At that time the Atoma 400 was my coarsest stone, i did most of the work on that. It is totally fine to use anything coarser. I have Shapton pro 220 now that works just fine, your Shapton Glass is should do the job just as well.

It took me a bit to bring myself to put expensive blades on very coarse stones, but i got used to it quickly.


----------



## Konge (Oct 11, 2017)

Hrm, you write that an aoto or binsui might be helpful during the 6k phase. Do you mean instead of the 6k or between the 6k and the uchigumori?
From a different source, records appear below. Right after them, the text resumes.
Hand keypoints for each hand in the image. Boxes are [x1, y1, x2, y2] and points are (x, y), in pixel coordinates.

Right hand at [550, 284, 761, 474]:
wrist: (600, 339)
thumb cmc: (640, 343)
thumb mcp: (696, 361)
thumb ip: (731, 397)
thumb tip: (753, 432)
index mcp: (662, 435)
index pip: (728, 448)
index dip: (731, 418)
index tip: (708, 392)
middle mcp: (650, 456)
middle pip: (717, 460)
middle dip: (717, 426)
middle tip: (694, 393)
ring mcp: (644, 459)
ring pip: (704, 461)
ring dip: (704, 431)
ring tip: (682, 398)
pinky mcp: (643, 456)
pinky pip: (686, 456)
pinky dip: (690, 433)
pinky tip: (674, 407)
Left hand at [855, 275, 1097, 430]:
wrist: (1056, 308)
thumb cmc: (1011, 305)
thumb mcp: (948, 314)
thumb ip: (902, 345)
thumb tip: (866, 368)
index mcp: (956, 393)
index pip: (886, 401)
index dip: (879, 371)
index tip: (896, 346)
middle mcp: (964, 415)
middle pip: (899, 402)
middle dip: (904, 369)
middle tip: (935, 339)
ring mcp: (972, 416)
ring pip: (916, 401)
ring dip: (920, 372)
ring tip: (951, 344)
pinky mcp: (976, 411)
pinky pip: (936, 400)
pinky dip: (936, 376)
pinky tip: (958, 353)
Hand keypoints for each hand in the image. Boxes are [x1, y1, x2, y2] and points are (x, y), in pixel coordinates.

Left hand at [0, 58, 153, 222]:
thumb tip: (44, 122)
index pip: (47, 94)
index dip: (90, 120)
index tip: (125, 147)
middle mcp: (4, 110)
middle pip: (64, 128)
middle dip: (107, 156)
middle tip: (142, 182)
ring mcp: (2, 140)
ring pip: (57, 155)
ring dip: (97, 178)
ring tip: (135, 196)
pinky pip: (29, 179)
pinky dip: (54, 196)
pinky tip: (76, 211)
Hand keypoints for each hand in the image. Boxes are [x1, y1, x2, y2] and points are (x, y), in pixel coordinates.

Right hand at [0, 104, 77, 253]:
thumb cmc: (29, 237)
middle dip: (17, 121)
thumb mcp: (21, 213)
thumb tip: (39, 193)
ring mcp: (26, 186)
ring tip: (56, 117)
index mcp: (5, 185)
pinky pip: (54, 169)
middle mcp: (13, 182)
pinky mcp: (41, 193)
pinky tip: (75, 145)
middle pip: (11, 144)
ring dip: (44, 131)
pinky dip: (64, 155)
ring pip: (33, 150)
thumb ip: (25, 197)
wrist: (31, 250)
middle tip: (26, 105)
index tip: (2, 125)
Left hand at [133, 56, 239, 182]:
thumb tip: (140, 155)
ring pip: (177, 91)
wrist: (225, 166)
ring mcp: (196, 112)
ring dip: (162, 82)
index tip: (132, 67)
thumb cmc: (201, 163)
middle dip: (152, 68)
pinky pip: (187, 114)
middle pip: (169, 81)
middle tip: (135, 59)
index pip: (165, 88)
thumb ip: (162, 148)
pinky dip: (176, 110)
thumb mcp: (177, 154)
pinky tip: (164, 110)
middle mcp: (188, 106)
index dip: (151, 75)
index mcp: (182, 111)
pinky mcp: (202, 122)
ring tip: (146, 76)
What would your preferred progression up to your natural stones be, if you were to repeat the process?


----------



## Konge (Oct 24, 2017)

So, while the original title/question was riddled with some quite fundamental misunderstandings, your replies were still immensely helpful. Got my new stones and gave it a go on the moritaka petty. JNS 300 -> JNS 800 -> JNS red aoto -> JNS 6k -> Tomo nagura. Ironically, it seems like I got the best contrast from the JNS 800, uniform and very dark jigane. I'm looking for some troubleshooting on the final result, since it seems less than ideal: https://imgur.com/a/0HRuP

The very upper part close to the KU especially seems very bright, this mostly happened when I put it to the red aoto & 6k - is this because of the stones, or me messing up the angle? Stupidly, I did not take pictures after each stone, but I hope some of you can point me in the right direction and identify some potential errors anyway. Otherwise, I'll just have to go through the progression again


----------